Wednesday, April 9, 2014

Fab Lab Madrid CEU & MUID











DATA VISUALIZATION

a lecture by Covadonga Lorenzo Cueva
Master Urban Interior Design

The lecture was focused on the use of Data Visualization for the representation of the urban environment. Based on Kevin Lynch Theory of Good City form, it deals not only with the representation of urban physical features (the morphology of the city), but with the city sense, a concept introduced by Lynch in “The idea of the city”, related to explore a sort of connections hidden beyond the evidence (as identity, structure, meaning, transparency, congruence or legibility) that organize complex urban environments. Data visualization allows to develop diagrammatic representations to describe and unveil all those non tangible connections.

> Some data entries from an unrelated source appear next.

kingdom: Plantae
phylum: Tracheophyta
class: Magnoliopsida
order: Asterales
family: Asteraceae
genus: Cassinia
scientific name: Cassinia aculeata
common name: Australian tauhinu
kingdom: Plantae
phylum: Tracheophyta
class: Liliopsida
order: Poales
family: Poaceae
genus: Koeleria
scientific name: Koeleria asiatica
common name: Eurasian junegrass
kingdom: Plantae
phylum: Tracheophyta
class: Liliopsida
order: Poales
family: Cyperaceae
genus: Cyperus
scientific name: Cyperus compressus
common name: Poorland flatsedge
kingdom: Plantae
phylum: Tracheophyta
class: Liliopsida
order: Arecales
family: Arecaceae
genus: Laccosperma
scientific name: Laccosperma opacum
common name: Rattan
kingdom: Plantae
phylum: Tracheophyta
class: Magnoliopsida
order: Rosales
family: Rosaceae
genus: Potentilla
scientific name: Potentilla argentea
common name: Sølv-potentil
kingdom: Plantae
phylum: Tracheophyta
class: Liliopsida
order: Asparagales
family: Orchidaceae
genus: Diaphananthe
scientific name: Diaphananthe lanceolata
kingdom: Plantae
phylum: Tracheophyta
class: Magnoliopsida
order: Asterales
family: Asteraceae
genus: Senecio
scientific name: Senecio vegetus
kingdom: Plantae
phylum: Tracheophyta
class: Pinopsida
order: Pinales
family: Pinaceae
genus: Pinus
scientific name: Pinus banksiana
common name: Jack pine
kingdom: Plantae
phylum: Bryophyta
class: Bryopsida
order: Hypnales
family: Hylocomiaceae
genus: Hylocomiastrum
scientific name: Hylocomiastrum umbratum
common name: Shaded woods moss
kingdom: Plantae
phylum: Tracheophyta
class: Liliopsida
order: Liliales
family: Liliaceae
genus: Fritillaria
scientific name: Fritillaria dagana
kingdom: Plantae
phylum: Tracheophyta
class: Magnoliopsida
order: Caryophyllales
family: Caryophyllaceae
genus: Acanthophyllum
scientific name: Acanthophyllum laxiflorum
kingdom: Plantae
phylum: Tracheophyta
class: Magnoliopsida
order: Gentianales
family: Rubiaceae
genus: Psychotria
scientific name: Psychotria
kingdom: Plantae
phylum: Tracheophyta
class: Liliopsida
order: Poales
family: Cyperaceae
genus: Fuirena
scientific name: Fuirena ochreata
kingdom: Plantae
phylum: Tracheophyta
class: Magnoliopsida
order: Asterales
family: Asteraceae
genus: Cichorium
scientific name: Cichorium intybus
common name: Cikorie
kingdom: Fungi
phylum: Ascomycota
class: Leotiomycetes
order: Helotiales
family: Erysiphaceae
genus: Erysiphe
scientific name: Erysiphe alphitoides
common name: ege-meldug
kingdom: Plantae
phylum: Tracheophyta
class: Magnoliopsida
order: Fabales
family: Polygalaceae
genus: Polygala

After a historical approach looking for dating back the first data visualizations, analyzing the Catalhöyük map, the Ebstorf map, the clover leaf map discovered in Itinerarium Sacrae Scripturae, William Playfair’s graphics, Minard’s flow diagrams, Götz’s maps for the Atlas Ceskoslovenské Socialistické Republiky, Neurath’s isotype diagrams, Beck’s tube maps, Caron`s deconstructive plans and Holmes graphic designs, some case studies are analyzed organized in two groups: physical data and city sense.

The first one explores visualizations developed by the Lunar and Planetary Institute in Houston; a collection of Urban Morphologies based on the NASA shutle radar topography mission data, using MatLab; dynamic interactive maps analyzing the flows of different cities, using Phyton; visualizations related to urban arterial roads, fiber-optic cable systems or airline routes to get a sophisticated visualization using Processing or some examples developed by some architectural offices as Peter Eisenmann, Dominique Perrault or Coop Himmelblau among others.

The second one analyze the works of Erick Fisher, related to social networks; Diffusse facade by Nerea Calvillo, focused on the study of the air components, Remittances  to study the economic crisis, the work developed by Data Idea Lab in Berkeley University or the possibilities of new diagrams as tree layout, bubble charts, force graphs or hive plots to materialize ideas related to fluctuations, impact of social media, travel time, population flows, and so on.